Pratish Nair, Founder and Director, School of Branding and Advertising

Mr. Pratish Nair is the Founder and Director of the School of Branding and Advertising associated with NMIMS, serving as a key player in the long-term vision and strategy of the institute. Mr. Nair completed his MBA in Marketing from the Chartered Institute of Marketing, United Kingdom. Upon graduating, he spent a brief stint working with Dolce and Gabbana in London before returning to India to begin his entrepreneurial journey. A lifelong fan of Indian cinema, Pratish entered the industry in 2009 by founding Kashi Films, a production house specializing in Malayali movies. He has also written and directed several stage plays and short movies. An avid story-teller, Pratish aims to build a world-class institution that helps nurtures both the professional and personal development of aspiring entrepreneurs.

John F. Kennedy had once said, “There are three things which are real: God, human folly and laughter. The first two are beyond our comprehension. So, we must do what we can with the third.” Nearly sixty years on his words still ring true, and nowhere more so than in the field of education. Humour has the potential to be a powerful instructional resource that helps teachers in a number of ways, including attracting attention, improving communication, soothing difficult moments, and reinforcing desired behaviours. The appropriate use of humour is a powerful tool that can help educators positively affect changes in a student’s knowledge, attitudes, skills, and aspirations.

At first glance, the casual observer might assume that humour should be the easiest skill area for an educationist to address. After all, how hard can it be? It certainly can’t compare to the trials involved with gaining the other skills necessary to impart knowledge. And besides, more books have probably been written on the art of humour than any other topic imaginable.

On the other hand, humour is often seen as the most threatening of the skill areas. For teachers, humour may be even more threatening in that, for them, humour must serve a subject-related purpose, not simply entertain. Furthermore, humour that ‘bombs’ for a comedian one night with one audience can be forgotten—a new audience will be in the theatre tomorrow. For teachers, humour that ‘bombs’ is remembered, not only by their students audience but also by the teacher themselves.

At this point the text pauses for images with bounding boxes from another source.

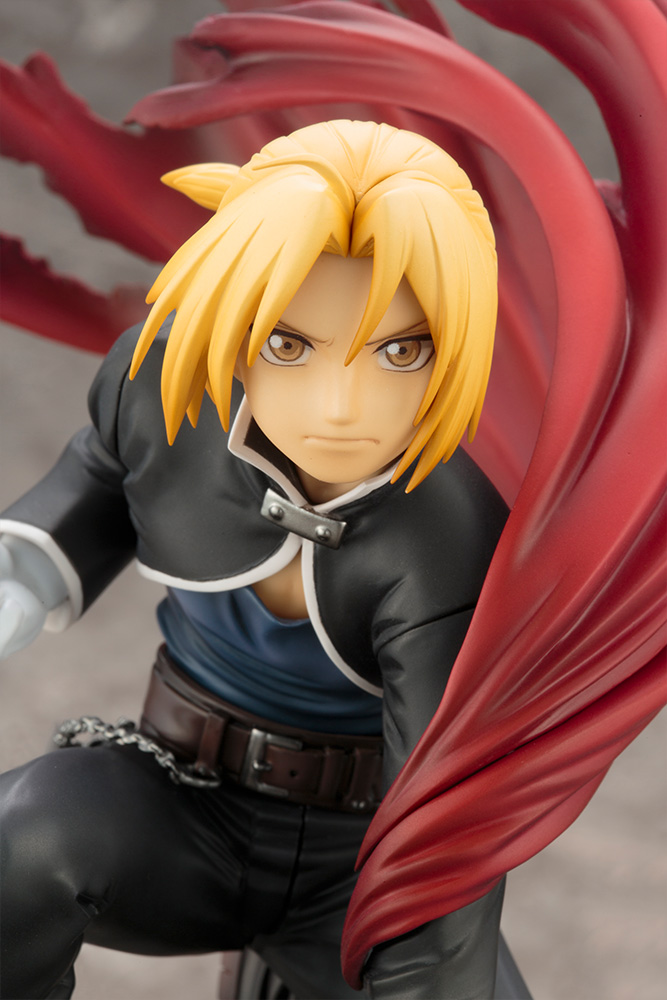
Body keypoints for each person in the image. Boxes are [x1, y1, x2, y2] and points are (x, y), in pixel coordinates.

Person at [0, 120, 510, 999]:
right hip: (177, 804)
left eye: (398, 350)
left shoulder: (453, 530)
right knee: (21, 842)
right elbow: (100, 478)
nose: (341, 405)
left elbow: (443, 813)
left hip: (361, 868)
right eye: (289, 344)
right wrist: (22, 573)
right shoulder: (166, 395)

In spite of the anxiety, sometimes terror, that beginning users of humour might experience, it is worth the effort. Humour holds great potential for positively impacting an audience in the classroom. Who can argue with the fact that learning is most effective when it’s fun? People who possess a real sense of humour can take it as well as hand it out. Teachers shouldn’t be afraid to use humour – it’s one of the most powerful tools in their arsenal.

As any teacher who has ever attempted to insert humour into their classroom will know, the art of being funny comes in all sorts of shapes and sizes. The most obvious categories include the timeless joke, which is a relatively short prose build-up followed by a punchline; riddles, perhaps most famously used by Gollum in Tolkien’s classic ‘The Hobbit’; puns, which are often derided as the lowest form of humour but also have the potential to be the punniest; funny stories or anecdotes, generally drawn from personal experience; and observational humour or commentary, a well that is unlikely to run dry in today’s world. The more daring among us can also incorporate oxymorons, which are combinations of seemingly opposing words; Murphy’s Law, which aptly states that anything that can go wrong will go wrong; parody, on which army of Trump imitators have built their fortunes; limericks, especially those hailing from the Nantucket region; irony; and slapstick, so beloved of legends such as Chaplin and the Three Stooges.

Ultimately, humour is one of the best way teachers can develop a solid positive relationship with students. Humour helps teachers and students establish a rapport with one another—the ability to see the frailties of human nature, to be able to laugh at oneself and not take oneself too seriously. Sitting before a computer screen during this pandemic is really tough, mundane and boring for students. It’s perfectly okay if you believe you are not funny. We have all thought the same at some point. Let’s engage, educate and entertain them. Humour is not just about cracking a joke or laughing together – it’s an attitude. You don’t have to be funny to be humorous.